Segundo os técnicos, a identificação da falta de registro dos documentos se deu em virtude da apresentação, pelos responsáveis, das notas fiscais correspondentes que não foram lançadas na prestação de contas do candidato.
O parecer sustenta que a comprovação se dá pelas cópias dos documentos anexados, que foram registrados em um quadro inserido no parecer. Desse quadro, consta o resumo das principais informações discriminadas nas notas fiscais respectivas.
Esse quadro apresenta a diferença entre documentos das mesmas empresas, os quais foram devidamente registrados, em comparação com aqueles que não tiveram as contas prestadas. “A Lei e a Resolução são cristalinas em afirmar que os gastos eleitorais são sujeitos a registros”, frisa o parecer.
Os técnicos alegam que “as divergências são expressivas e caracterizam a omissão em documento de declaração que dele deveria constar”. E concluem: “a ausência dos dados na prestação de contas atinge mais de 10% (dez por cento) da receita total informada. A omissão é a dos gastos e o documento que deveria conter a informação são os formulários de prestação de contas à Justiça Eleitoral”.
Outras irregularidades apontadas
O parecer também relaciona registros de doações no Demonstrativo dos Recursos Arrecadados (DRA) sem o correspondente crédito no extrato bancário.
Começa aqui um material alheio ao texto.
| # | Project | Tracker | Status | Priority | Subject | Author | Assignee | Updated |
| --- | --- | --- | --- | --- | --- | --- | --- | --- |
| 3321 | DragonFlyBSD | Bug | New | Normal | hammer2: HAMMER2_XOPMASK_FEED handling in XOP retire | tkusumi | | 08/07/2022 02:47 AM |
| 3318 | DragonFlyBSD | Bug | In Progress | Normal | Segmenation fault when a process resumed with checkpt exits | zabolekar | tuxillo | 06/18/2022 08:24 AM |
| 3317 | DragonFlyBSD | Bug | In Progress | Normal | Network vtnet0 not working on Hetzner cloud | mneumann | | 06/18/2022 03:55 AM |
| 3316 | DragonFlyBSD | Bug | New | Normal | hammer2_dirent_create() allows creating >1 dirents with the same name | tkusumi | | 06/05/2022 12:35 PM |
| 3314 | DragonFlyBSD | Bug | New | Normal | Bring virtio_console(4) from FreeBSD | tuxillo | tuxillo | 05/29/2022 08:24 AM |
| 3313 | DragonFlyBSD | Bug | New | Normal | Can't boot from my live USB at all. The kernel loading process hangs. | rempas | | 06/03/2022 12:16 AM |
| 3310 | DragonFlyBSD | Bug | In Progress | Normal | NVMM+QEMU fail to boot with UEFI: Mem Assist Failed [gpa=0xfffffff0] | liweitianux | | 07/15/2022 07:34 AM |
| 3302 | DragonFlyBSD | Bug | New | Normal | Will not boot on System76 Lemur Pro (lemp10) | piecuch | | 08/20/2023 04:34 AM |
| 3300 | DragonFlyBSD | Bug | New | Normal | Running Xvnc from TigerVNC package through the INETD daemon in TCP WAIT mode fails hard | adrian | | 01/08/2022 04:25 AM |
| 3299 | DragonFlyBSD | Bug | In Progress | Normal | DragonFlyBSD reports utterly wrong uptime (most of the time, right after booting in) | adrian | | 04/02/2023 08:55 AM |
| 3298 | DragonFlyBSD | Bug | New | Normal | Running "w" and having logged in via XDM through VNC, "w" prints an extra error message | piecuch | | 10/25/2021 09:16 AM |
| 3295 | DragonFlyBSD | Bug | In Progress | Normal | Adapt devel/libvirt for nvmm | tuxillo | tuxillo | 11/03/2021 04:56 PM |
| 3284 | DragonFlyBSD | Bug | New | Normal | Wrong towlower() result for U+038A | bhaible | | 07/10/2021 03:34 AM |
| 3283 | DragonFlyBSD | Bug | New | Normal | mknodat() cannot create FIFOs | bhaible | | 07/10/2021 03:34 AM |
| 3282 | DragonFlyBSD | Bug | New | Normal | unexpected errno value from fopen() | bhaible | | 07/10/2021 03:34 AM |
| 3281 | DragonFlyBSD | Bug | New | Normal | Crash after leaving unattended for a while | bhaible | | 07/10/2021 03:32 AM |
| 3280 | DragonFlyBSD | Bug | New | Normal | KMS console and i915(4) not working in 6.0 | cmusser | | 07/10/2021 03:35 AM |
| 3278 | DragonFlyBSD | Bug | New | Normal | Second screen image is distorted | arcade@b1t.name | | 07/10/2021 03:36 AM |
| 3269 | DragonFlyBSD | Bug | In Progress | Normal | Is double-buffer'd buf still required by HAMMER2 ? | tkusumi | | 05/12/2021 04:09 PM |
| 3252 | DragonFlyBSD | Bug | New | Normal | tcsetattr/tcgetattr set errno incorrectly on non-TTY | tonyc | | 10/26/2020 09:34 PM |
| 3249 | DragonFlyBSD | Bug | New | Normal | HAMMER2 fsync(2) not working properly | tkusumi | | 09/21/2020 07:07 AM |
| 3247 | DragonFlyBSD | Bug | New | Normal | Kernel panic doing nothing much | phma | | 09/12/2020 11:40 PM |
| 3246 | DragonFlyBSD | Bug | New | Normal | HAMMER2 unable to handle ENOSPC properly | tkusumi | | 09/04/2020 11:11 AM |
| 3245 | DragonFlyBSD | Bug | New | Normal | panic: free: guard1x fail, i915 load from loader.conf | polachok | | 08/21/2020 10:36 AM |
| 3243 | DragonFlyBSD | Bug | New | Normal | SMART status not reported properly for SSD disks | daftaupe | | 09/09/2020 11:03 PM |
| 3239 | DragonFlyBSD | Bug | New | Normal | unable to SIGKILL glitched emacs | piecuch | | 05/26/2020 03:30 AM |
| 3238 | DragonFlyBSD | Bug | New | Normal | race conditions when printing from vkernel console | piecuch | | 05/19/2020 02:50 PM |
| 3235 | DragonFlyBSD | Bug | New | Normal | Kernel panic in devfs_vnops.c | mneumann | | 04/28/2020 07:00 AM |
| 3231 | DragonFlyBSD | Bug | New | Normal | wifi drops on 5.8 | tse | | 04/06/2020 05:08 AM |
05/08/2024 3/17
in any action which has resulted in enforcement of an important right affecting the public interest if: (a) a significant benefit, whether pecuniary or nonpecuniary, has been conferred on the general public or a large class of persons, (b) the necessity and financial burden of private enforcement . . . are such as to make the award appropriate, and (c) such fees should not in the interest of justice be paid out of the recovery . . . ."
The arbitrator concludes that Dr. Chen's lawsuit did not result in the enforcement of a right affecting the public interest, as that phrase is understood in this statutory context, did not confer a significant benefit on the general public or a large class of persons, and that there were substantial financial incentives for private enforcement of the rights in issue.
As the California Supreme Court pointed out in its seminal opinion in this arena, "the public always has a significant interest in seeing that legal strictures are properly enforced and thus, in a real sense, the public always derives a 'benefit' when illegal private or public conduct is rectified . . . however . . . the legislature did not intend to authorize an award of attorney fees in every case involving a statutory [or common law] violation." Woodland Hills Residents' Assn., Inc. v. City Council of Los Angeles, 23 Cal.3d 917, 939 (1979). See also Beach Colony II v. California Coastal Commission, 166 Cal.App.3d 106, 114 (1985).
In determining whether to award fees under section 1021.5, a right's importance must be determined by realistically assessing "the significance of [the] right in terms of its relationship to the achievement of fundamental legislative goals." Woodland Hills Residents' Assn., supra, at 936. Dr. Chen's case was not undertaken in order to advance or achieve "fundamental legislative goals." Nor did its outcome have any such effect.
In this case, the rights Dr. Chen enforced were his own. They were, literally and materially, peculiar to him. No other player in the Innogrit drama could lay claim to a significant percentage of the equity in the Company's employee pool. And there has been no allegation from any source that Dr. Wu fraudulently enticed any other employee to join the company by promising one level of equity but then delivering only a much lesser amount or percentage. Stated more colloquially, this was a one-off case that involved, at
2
Diz que sobre essas diligências, os argumentos apresentados pelo candidato não teriam sido suficientes para sanar as divergências. O valor verificado foi de R$ 2,6 mil.
De acordo com o parecer, em razão de não haver sobra de recursos financeiros declarados na prestação de contas, ficaria evidenciado o uso destes recursos para o pagamento de despesas eleitorais, o que contraria o disposto no parágrafo 3º, artigo 22 da Lei 9.504/97.
O parecer também diz que constatou-se a existência de créditos consignados no extrato bancário sem registro no Demonstrativo dos Recursos Arrecadados (DRA). Segundo os técnicos, os esclarecimentos do candidato não foram suficientes para sanar as divergências. O valor desses recursos equivale a R$ 409.806,28.
O documento sustenta que esses valores seriam recursos de origem não identificada. Sendo assim, argumentam os técnicos, conforme o disposto no artigo 23 da resolução 22.250, eles não poderiam ter sido utilizados, já que deveriam compor as sobras de campanha, fato que não ocorreu.
Legislação
O artigo 30-A da Lei 9.504/97 (Lei Eleitoral) – introduzido pela minirreforma eleitoral (Lei 11.300/06) – estabelece que “qualquer partido político ou coligação poderá representar à Justiça Eleitoral”, indicando fatos e provas para pedir a abertura de investigação judicial para apurar condutas em desacordo com a lei eleitoral, relativas à “arrecadação e gastos de recursos.”
O dispositivo diz, ainda, que na apuração, será aplicado o rito previsto no artigo 22 da Lei complementar 64/90 (Lei das Inelegibilidades).
O parágrafo 2º, do mesmo artigo, diz que “comprovados a captação ou gastos ilícitos de recursos, para fins eleitorais, será negado diploma ao candidato, ou cassado, se já houver sido outorgado”.
Pena
Além da cassação do diploma, ou do mandato (se já empossado), o candidato também pode ficar inelegível. O artigo 22 da Lei das Inelegibilidades prevê a pena de inelegibilidade do responsável pelo abuso de poder econômico para as eleições a se realizarem nos três anos subseqüentes à eleição em que se verificou a conduta ilícita.